Basic Principles of Radiation
Radiation therapy uses ionizing radiation in the treatment of patients with both benign and malignant diseases.
Radiation therapy is considered a local treatment because cells are being destroyed only in the area being treated (Haas, 2004).
The dose of radiation therapy is determined by several factors (Haas, 2004).
- Radiosensitivity of the tumor
- Normal tissue tolerance
- Volume of tissue to be irradiated
The gray (Gy) has replaced the rad (radiation absorbed dose) as the accepted term for radiation dosage. To summarize, 1 Gray (Gy) = 100 rads;1 cGy = 1 rad (Haas, 2004).
For radiation following breast-conserving surgery, the typical daily dose is 180–200 cGy delivered five days a week over a 4.5- to 5-week period. The daily dose usually is called a fraction (Dow, 2006).

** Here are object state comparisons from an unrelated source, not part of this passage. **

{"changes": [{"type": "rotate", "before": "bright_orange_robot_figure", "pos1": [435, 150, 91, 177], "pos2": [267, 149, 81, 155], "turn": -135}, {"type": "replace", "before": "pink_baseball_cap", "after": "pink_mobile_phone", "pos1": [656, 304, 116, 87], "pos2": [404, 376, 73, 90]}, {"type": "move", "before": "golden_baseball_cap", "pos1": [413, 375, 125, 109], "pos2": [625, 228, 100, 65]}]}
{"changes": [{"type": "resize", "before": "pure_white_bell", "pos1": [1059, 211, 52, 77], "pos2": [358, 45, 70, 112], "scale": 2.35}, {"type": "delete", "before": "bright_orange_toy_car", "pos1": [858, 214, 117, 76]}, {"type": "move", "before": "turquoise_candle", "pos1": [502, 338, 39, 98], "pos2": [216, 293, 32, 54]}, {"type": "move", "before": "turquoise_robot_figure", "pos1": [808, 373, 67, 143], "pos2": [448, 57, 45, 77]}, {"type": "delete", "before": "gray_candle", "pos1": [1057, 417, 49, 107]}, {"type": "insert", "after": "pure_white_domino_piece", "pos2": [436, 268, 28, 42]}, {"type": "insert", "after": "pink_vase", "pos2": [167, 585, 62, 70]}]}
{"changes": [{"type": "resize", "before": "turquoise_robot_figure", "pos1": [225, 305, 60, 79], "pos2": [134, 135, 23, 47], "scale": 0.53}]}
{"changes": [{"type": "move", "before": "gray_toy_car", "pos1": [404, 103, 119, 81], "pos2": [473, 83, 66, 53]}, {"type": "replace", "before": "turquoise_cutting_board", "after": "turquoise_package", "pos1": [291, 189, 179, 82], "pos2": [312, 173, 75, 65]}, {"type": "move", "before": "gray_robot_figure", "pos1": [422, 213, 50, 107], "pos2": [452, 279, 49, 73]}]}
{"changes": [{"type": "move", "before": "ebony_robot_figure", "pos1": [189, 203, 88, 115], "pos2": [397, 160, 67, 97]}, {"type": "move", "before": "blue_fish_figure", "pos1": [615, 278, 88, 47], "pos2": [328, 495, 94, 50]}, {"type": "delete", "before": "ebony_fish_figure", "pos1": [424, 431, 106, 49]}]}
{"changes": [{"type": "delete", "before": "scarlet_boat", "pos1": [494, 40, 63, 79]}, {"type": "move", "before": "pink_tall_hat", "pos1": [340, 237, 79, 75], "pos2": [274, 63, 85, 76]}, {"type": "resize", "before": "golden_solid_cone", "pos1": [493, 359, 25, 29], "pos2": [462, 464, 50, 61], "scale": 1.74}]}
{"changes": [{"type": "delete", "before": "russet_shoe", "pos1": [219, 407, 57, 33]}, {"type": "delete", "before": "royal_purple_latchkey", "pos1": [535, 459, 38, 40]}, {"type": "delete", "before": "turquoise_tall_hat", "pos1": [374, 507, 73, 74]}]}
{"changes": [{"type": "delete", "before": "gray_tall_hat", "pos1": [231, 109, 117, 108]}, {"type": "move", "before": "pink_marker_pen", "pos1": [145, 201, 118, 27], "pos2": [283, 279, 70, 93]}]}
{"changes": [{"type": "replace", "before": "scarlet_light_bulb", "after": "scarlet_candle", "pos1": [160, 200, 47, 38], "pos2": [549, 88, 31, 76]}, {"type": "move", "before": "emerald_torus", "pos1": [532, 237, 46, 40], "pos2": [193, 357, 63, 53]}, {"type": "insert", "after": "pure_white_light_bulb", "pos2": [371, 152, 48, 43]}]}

For some tumors, including breast tumors, a boost of radiation is administered to complete the course of treatment. A boost is delivered to a limited area within the treatment field that is at greater risk of recurrence. For breast cancer, this is usually at or near the lumpectomy site (Haas, 2004).
A boost dose to the primary tumor site takes an additional five to eight daily fractions of 200 cGy.
Dow, K.H. (2006). A pocket guide to breast cancer (3rd ed.). Sudbury, MA: Jones and Bartlett.
Haas, M. (2004). Radiation therapy. In C.G. Varricchio (Ed.). A cancer source book for nurses (8th ed., pp. 131–147). Sudbury, MA: Jones and Bartlett.